En conferencia de prensa virtual destacó que, en gobiernos anteriores, “simplemente emitían decretos por venganza política y revanchismo”.
Expuso que la declaración original fue emitida para causar afectaciones al desarrollo de los habitantes de siete municipios de la Región de la Sierra Negra.
En octubre de 2017, el exgobernador José Antonio Gali Fayad emitió un decreto para dejar a Cerro Colorado como Área Natural Protegida; sin embargo, el mandatario afirmó que se hizo con violaciones al debido proceso, no se garantizó el derecho de audiencia y no hubo un estudio técnico justificado.
“Es un acto de arbitrariedad, un capricho de un gobierno que tomaba decisiones y violaba derechos; las áreas naturales protegidas tienen razón de ser, en todo el mundo existen, pero justificadas”, declaró.
Barbosa Huerta dijo que estas áreas protegidas no tienen que afectar la vida ni la relación entre la naturaleza y las personas.
Por esta razón, pidió a la Dirección de Tenencia de la Tierra y la Consejería Jurídica del Estado (CJE) que elaboren un nuevo documento para retomar la denominación, pero sin afectar los intereses de la población, dedicada en su mayoría a la agricultura.
Adelantó que su gobierno está preparando dos decretos para contar con dos nuevas áreas naturales protegidas, pero “sin afectar los derechos” de los pobladores, de los agricultores y de los campesinos.
Ambas áreas estarían en la región que comprenden los municipios de Ajalpan, Nicolás Bravo, Chapulco, San Antonio Cañada, Santiago Miahuatlán, Vicente Guerrero y Tehuacán.
Este miércoles el gobernador del estado, Miguel Barbosa Huerta, dejó sin efecto el decreto de declaratoria como área natural protegida del Cerro Colorado de Tehuacán, mismo que fue emitido durante la época del morenovallismo, por haber violentado los derechos de 19 núcleos ejidales.

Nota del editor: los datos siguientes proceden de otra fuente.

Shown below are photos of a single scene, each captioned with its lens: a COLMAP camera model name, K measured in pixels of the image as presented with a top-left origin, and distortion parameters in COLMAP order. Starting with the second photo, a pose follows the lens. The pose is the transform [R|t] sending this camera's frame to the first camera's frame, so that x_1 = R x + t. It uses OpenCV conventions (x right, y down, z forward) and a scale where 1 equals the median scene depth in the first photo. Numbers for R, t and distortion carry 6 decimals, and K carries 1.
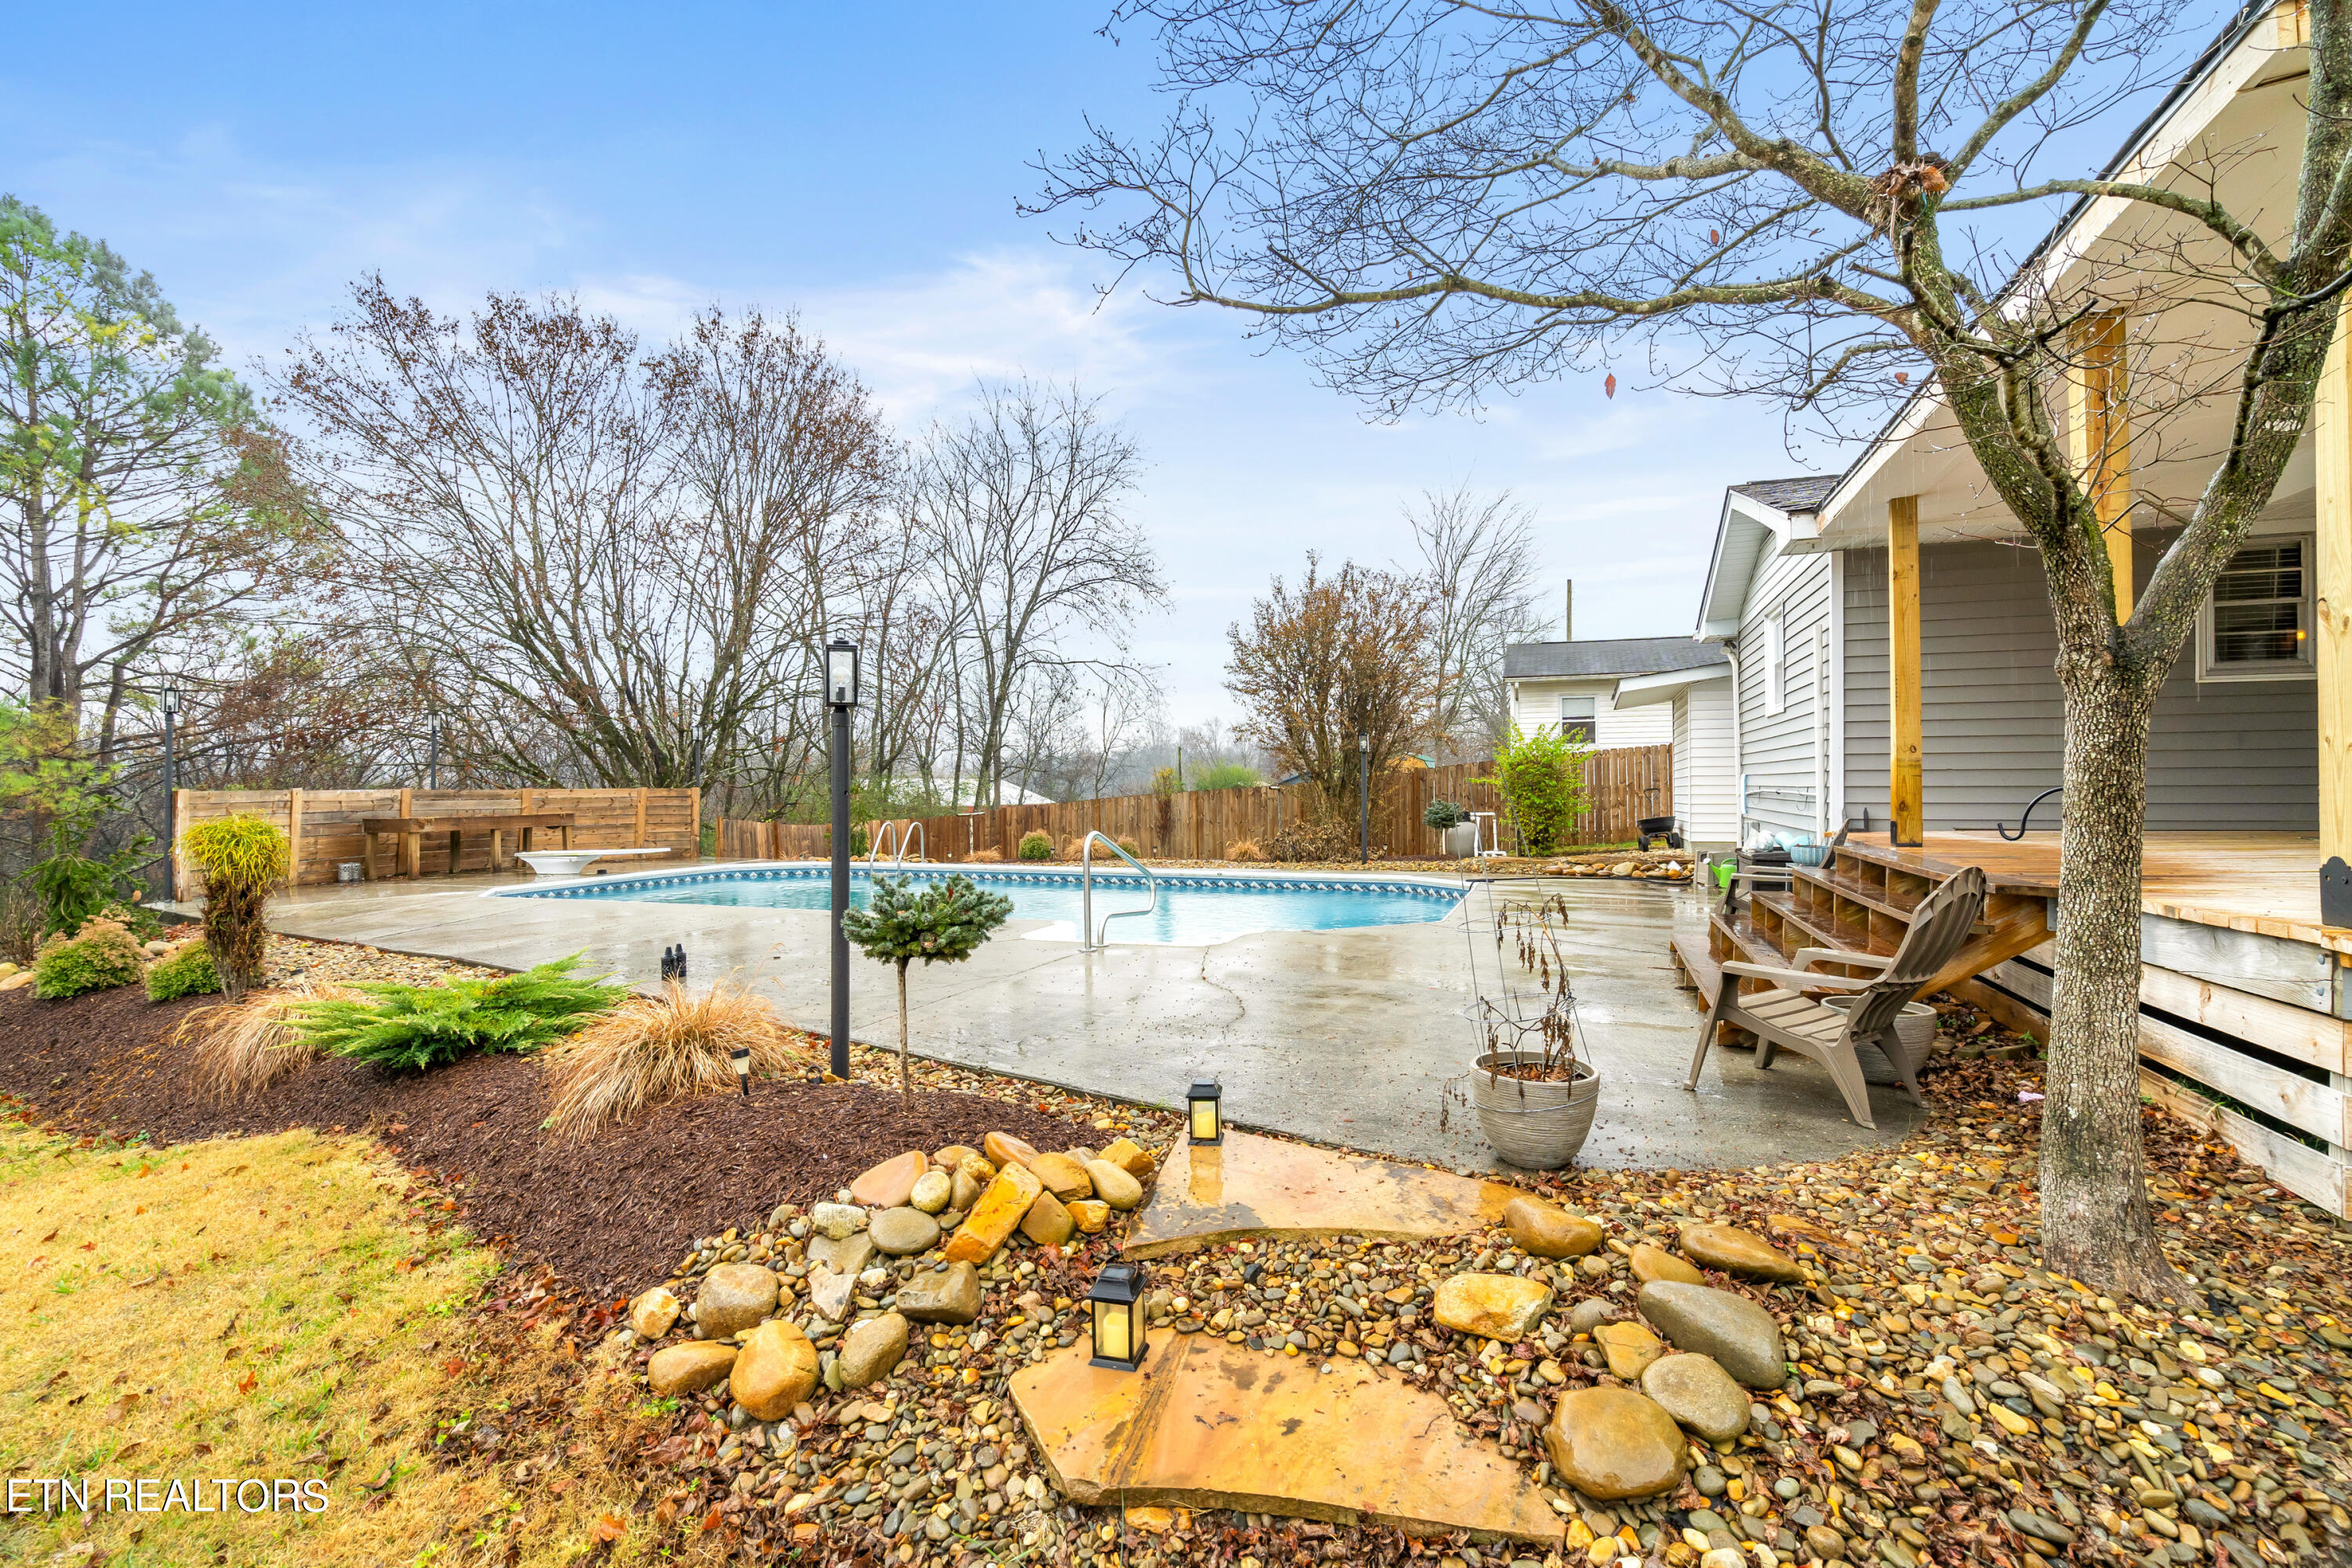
lens RADIAL K [[1072.1, 0, 1165.5], [0, 1072.1, 774.8], [0, 0, 1]] dist [-0.000342, 0.000269]
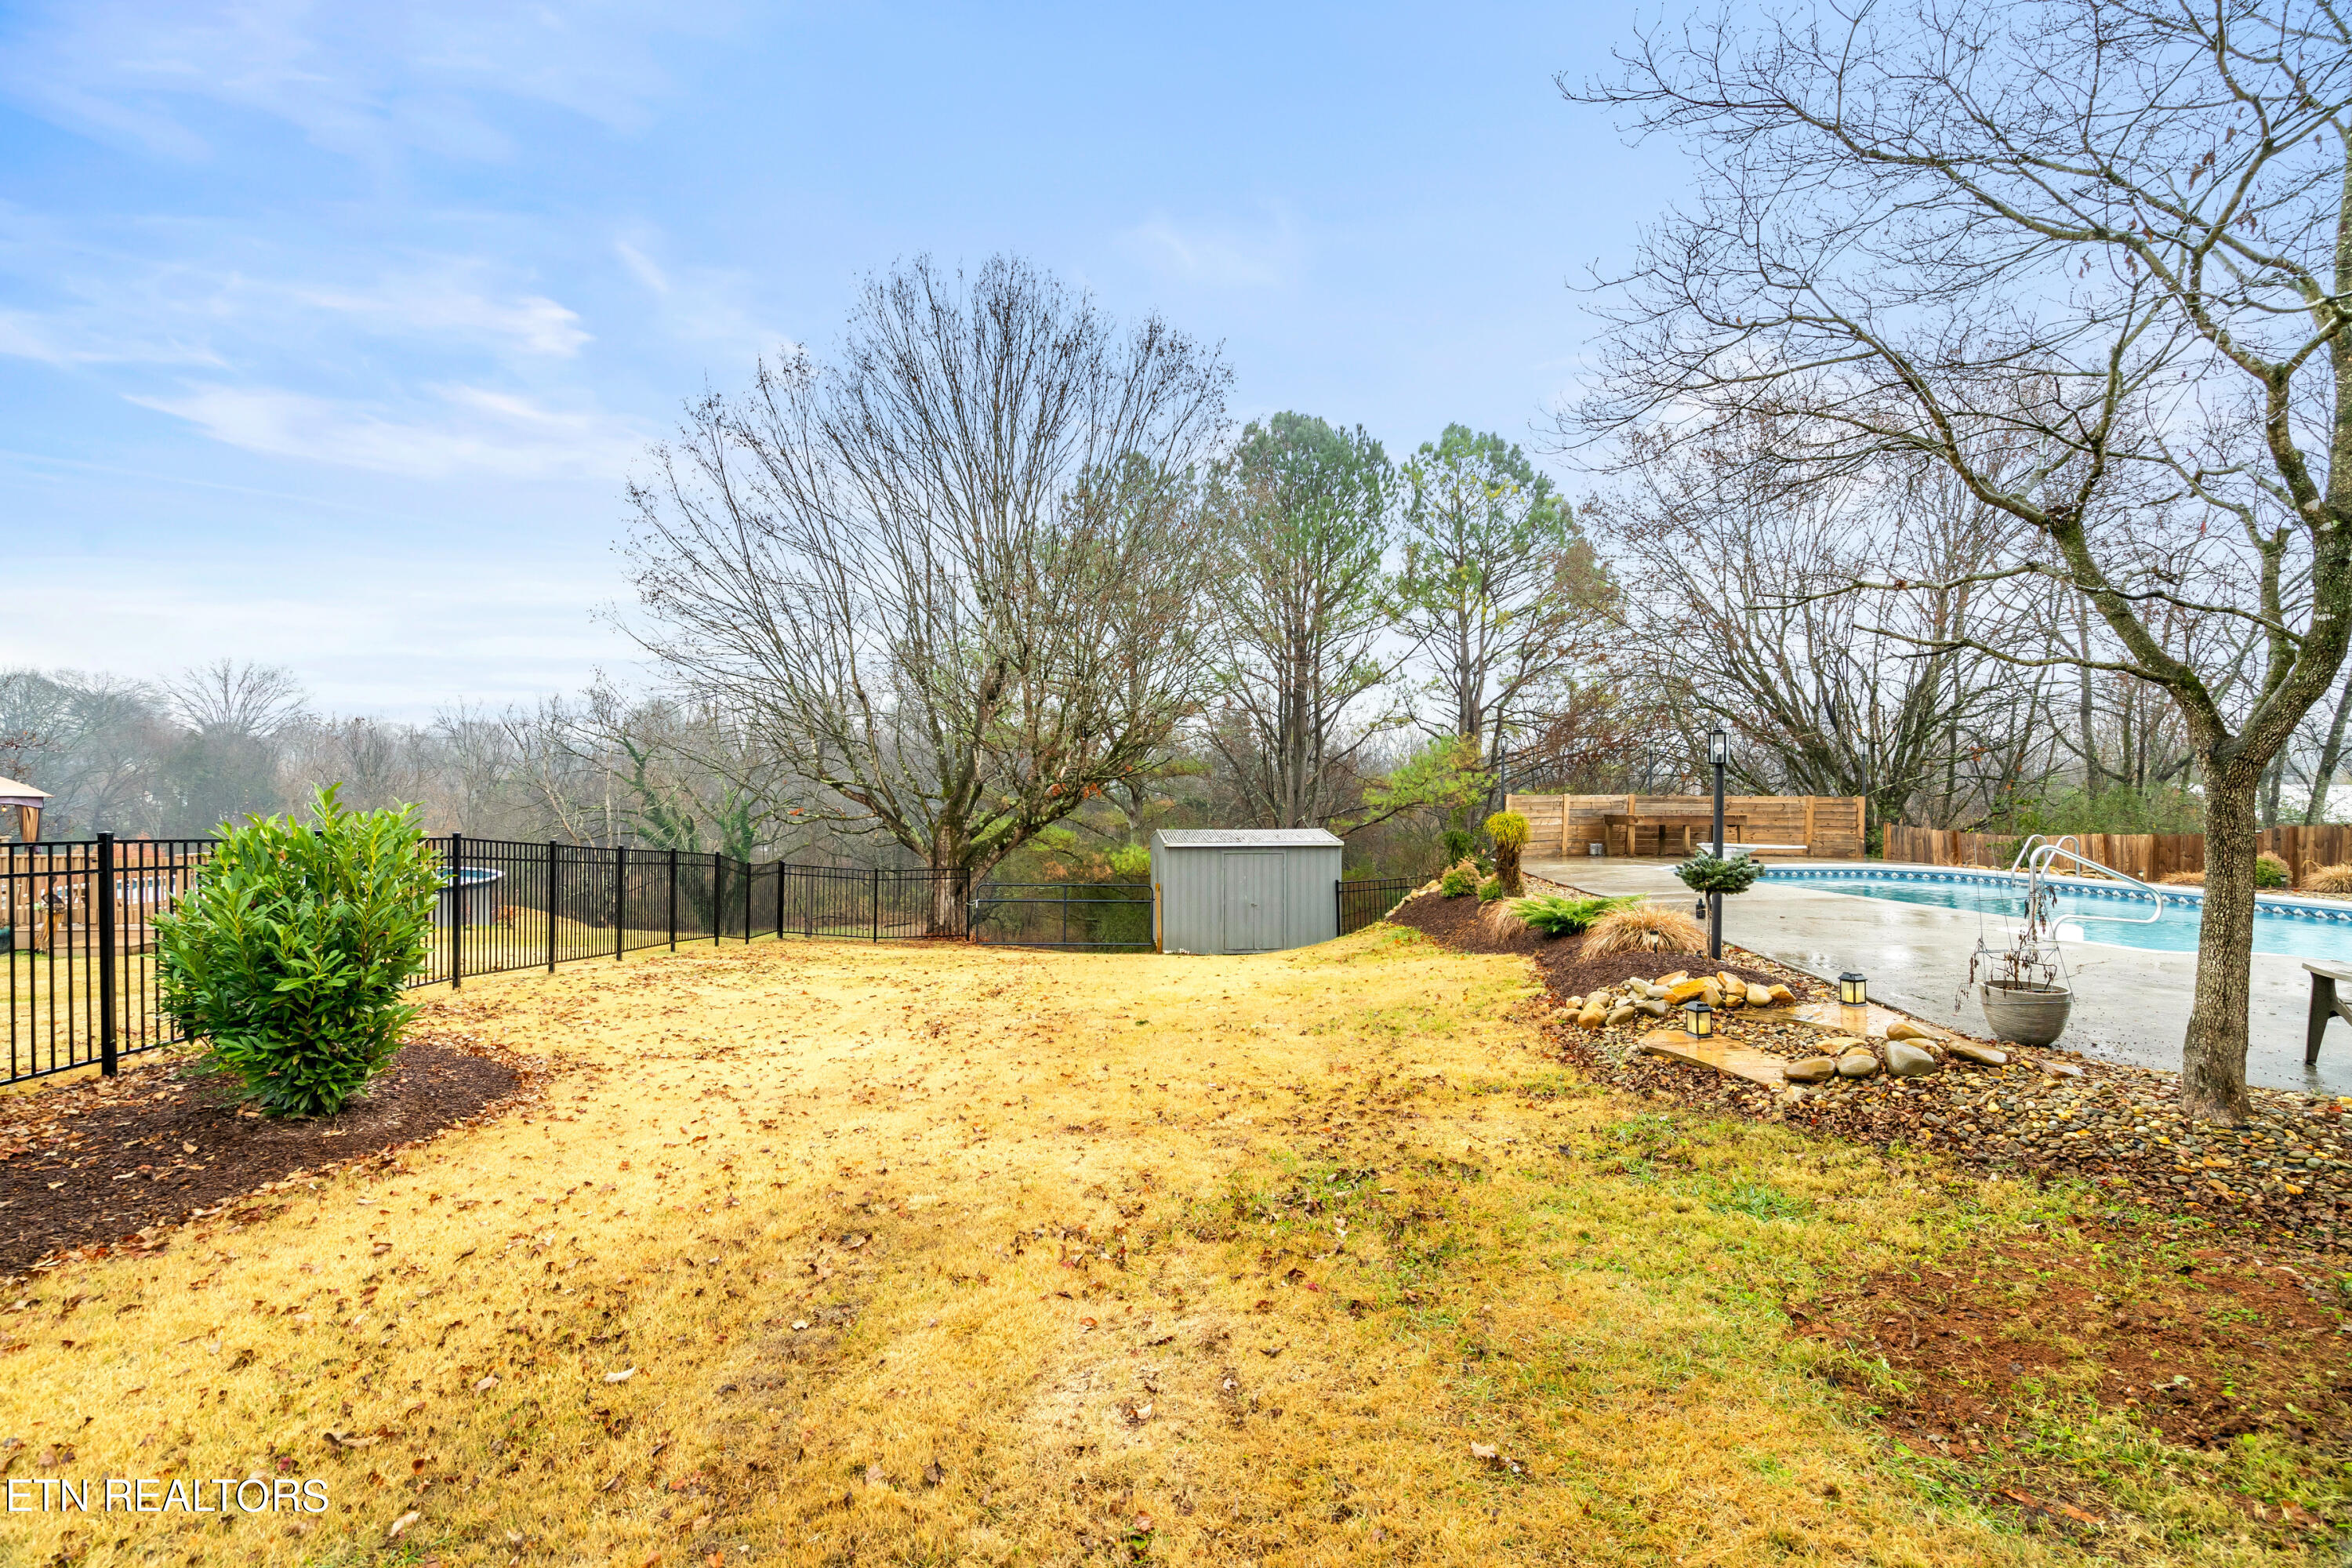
lens RADIAL K [[1072.1, 0, 1188.7], [0, 1072.1, 802.6], [0, 0, 1]] dist [-0.000342, 0.000269]
pose [[0.479778, 0.022364, -0.877105, 0.183517], [0.000281, 0.999671, 0.025642, -0.009001], [0.877390, -0.012549, 0.479614, -0.147250]]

Desde el día en que se emitió la declaratoria, los ejidatarios se mostraron inconformes con esa medida, misma que les impidió durante cinco años realizar actividades en sus parcelas, pues así lo establecía el decreto.
Con el gobierno de Miguel Barbosa se abrió la posibilidad de dialogar e iniciar la revisión de la declaratoria. Ese análisis arrojó una serie de irregularidades cometidas durante el proceso para emitir ese decreto.
Los afectados recordaron que nunca fueron consultados sobre el tema, tampoco se es brindó la capacitación para el aprovechamiento sustentable de los recursos naturales, simplemente se les cerró la posibilidad de trabajar sus tierras.